A building envelope is a multi-layer porous structure. It transfers heat and moisture to balance the indoor and outdoor temperature difference and water vapor partial pressure difference. This is a typical coupled heat and moisture migration process. When the space is filled with moist air, water or ice, it will directly affect the thermal properties of the material. With respect to moisture coming through the wall into the indoor building, it will also affect the indoor environment and the energy consumption due to the formation of latent heat. However, the moisture transfer process in the building envelopes is not taken into account in the current conventional thermal calculation and energy consumption analysis.

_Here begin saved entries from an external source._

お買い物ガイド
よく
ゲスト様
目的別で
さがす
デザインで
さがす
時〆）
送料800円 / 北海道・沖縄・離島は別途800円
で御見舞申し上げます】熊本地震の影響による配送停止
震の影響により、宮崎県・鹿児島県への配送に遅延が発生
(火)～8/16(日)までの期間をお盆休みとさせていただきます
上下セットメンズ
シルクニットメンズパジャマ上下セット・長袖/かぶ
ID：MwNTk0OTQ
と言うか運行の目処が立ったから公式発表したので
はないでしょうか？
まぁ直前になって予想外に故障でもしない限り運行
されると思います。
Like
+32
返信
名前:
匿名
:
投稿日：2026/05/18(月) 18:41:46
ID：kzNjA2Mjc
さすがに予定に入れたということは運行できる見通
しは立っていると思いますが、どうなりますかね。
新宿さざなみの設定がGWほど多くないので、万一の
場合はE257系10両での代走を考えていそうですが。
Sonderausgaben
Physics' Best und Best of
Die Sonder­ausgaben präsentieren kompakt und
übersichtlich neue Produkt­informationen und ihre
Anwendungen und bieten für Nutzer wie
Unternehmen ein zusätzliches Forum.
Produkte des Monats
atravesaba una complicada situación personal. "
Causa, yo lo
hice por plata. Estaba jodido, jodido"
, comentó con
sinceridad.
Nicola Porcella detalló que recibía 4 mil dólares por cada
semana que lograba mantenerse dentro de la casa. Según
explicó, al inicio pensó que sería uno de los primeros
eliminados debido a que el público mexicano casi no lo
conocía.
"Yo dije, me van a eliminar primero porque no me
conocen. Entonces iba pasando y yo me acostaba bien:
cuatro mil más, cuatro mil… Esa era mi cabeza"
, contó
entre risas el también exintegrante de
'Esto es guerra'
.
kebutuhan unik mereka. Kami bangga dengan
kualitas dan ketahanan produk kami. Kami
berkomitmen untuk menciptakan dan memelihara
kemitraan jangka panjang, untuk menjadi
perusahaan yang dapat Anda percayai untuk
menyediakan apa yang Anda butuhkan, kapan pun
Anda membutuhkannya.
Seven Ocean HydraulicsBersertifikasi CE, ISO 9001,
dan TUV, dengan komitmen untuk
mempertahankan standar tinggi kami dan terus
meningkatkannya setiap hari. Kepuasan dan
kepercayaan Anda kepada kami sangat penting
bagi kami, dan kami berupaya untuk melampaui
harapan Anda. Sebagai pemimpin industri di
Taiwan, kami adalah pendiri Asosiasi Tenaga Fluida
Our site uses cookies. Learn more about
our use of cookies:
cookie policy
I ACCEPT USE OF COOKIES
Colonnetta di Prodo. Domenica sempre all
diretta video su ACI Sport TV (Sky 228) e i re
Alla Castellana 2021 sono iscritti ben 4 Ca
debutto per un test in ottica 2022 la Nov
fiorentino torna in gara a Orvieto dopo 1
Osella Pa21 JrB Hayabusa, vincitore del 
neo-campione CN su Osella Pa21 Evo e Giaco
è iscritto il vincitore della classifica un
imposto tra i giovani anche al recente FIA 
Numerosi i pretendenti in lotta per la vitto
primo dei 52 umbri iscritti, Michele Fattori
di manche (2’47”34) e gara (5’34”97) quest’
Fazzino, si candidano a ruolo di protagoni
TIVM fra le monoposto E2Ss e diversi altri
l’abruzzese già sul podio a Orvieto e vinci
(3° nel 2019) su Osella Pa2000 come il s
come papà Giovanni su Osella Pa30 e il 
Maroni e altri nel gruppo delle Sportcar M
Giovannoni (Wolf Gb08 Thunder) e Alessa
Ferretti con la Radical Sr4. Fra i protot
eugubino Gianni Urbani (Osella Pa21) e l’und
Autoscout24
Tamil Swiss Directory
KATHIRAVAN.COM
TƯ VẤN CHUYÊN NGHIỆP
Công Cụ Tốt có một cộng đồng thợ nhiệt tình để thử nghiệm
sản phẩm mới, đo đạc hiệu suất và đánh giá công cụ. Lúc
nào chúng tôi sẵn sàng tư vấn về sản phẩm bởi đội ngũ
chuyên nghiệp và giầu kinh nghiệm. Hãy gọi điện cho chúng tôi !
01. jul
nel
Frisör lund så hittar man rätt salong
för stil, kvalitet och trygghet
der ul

This paper analyzes the indoor thermal and humidity environment and building energy consumption of typical cities in Harbin, Shenyang, Beijing, Shanghai, and Guangzhou. The results show that it is obvious that the coupled heat and moisture transfer in the building envelopes has an impact on the annual cooling and heating energy consumption, the total energy consumption, and the indoor thermal and humidity environment. The geographical location of buildings ranging from north to south influences the effect of coupled heat and moisture transfer on the annual energy consumption of the building, moving from positive to negative. It is suggested that the additional coefficient of the coupled thermal and moisture method can effectively correct the existing energy consumption calculation results, which do not take the consumption from the coupled heat and moisture in the building envelopes into account.